**Entries supplied**
☆ ☆ ☆ ☆ ☆

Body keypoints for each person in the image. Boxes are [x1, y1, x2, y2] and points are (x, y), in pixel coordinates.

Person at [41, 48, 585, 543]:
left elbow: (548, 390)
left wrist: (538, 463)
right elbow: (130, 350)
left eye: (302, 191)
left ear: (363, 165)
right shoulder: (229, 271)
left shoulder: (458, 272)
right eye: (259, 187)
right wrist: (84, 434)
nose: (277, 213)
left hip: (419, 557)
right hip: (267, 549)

☆ ☆ ☆ ☆ ☆

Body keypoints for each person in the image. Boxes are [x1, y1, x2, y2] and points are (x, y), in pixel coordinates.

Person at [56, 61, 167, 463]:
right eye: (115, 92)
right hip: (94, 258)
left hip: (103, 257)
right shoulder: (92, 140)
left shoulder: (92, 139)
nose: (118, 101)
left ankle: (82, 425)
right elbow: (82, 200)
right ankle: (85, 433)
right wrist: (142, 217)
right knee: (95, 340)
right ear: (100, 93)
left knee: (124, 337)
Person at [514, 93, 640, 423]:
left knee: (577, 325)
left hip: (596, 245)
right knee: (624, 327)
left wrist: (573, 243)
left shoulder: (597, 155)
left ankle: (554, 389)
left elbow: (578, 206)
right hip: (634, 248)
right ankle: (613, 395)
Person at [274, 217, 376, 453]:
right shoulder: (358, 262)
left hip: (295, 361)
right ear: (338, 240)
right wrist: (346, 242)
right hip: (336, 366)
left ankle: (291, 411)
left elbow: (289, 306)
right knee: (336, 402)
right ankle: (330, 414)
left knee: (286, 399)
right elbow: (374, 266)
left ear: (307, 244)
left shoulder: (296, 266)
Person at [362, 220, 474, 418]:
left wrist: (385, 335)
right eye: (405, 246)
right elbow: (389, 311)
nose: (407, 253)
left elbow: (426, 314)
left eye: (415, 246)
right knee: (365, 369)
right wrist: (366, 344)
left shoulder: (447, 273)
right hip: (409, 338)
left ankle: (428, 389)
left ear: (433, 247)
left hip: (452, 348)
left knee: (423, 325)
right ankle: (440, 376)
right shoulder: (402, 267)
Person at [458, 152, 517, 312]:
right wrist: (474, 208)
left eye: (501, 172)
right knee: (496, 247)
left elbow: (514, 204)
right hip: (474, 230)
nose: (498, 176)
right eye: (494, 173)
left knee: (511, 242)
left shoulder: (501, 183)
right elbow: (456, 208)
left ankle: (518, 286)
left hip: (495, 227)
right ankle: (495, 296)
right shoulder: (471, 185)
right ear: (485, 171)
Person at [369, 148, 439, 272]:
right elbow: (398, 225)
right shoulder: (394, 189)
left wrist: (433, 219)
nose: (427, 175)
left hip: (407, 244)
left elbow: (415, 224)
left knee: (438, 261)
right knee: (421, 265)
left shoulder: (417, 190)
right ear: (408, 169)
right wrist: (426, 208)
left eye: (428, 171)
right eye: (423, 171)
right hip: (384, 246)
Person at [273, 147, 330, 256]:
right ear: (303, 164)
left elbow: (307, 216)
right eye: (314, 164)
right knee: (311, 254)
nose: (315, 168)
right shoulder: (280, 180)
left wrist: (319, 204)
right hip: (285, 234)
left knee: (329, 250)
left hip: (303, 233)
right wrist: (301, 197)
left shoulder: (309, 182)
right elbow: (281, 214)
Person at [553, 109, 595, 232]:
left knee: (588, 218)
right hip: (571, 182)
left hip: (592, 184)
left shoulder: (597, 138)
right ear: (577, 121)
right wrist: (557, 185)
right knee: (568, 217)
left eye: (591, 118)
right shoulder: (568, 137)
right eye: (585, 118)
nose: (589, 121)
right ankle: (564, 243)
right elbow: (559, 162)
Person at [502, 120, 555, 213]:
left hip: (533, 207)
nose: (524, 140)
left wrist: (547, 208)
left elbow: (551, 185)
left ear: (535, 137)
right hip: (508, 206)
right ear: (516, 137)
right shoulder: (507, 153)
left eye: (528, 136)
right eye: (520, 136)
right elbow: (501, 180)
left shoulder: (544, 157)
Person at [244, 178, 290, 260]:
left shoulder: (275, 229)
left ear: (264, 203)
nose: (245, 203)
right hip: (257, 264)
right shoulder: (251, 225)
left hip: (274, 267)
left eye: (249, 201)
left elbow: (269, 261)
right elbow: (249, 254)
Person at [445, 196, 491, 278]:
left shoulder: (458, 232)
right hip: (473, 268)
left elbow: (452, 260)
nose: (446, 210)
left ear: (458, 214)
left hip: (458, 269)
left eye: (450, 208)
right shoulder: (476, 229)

☆ ☆ ☆ ☆ ☆

**What the exercise asks**
Take each line above that contains "ankle" and copy it out.

**Task response**
left ankle: (82, 425)
right ankle: (85, 433)
left ankle: (554, 389)
right ankle: (613, 395)
left ankle: (291, 411)
right ankle: (330, 414)
left ankle: (428, 389)
right ankle: (440, 376)
left ankle: (518, 286)
right ankle: (495, 296)
right ankle: (564, 243)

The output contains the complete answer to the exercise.